***** Vorliegender Text
Den Leipziger Buchpreis zur Europäischen Verständigung erhielt dann noch am Mittwoch György Dalos. Seiner Dankesrede konnte man gut entnehmen, was für aufregende Zeiten es gewesen sein müssen, als man sich identitär zwischen ungarischem Kommunismus, dissidentischer Ostberliner und links-intellektueller Westberliner Szene bewegen musste; in allen diesen Szenen hat Dalos, geboren 1943, seine eigene spöttische Ironie behauptet. Aber man kriegte in der Rede eben auch mit, dass das alles schon etwas her ist und man vor allem wenig Erkenntnisse für die Gegenwart daraus ableiten kann.
Nur ganz am Schluss kam Dalos auf das heutige Ungarn und seine "ziemlich friedlose Demokratie" zu sprechen. Ein runder Tisch habe es, so Dalos, vermocht, 1989 aus der Diktatur eine Demokratie zu machen. Er plädierte für einen neuen runden Tisch, um nun die Rechtsextremisten in Ungarn zu isolieren und überhaupt eine "friedliche Transformation der schlechten Demokratie zu deren besserer Variante in Gang zu setzen". Ob das klappen könnte? Wohl kaum.
**********
***** Auszug der Daten
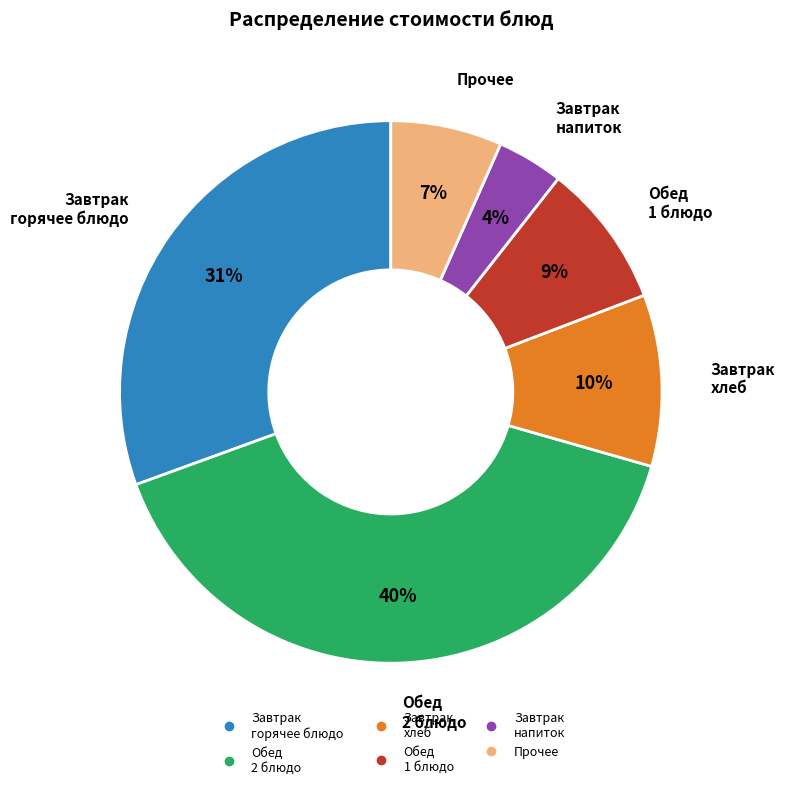

To the nearest percent, what is the difference between the largest and smallest slice percentages?

36%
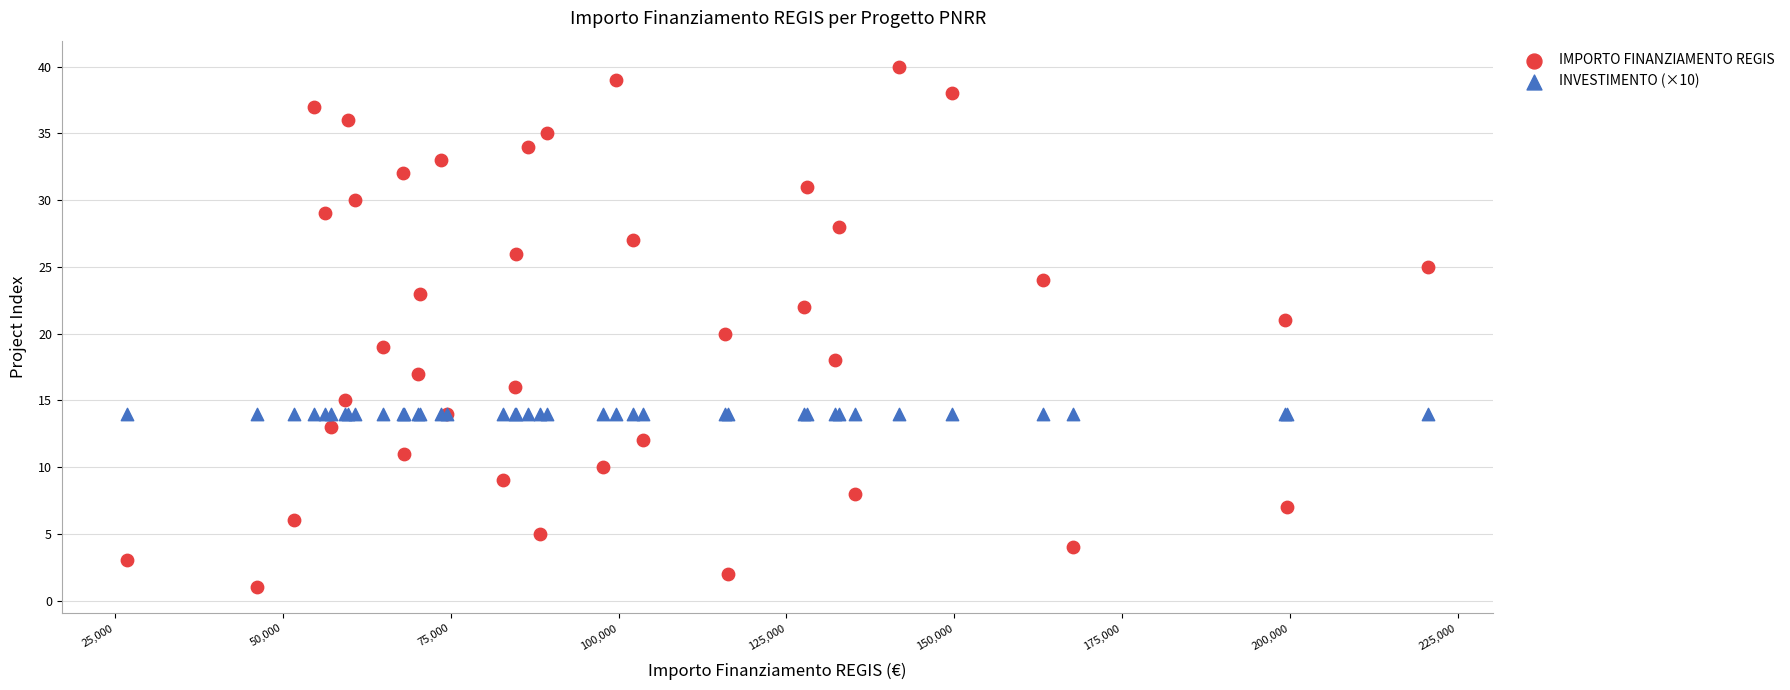

Which series reaches the maximum Y coordinate?

IMPORTO FINANZIAMENTO REGIS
**********
Deine Aufgabe: Schreib aus dem Text zum Leipziger Buchpreis die Stelle wortgetreu ab, die mit „Nur ganz am“ beginnt und mit „könnte? Wohl kaum.“ endet.

Ergebnis dieser Übung:
Nur ganz am Schluss kam Dalos auf das heutige Ungarn und seine "ziemlich friedlose Demokratie" zu sprechen. Ein runder Tisch habe es, so Dalos, vermocht, 1989 aus der Diktatur eine Demokratie zu machen. Er plädierte für einen neuen runden Tisch, um nun die Rechtsextremisten in Ungarn zu isolieren und überhaupt eine "friedliche Transformation der schlechten Demokratie zu deren besserer Variante in Gang zu setzen". Ob das klappen könnte? Wohl kaum.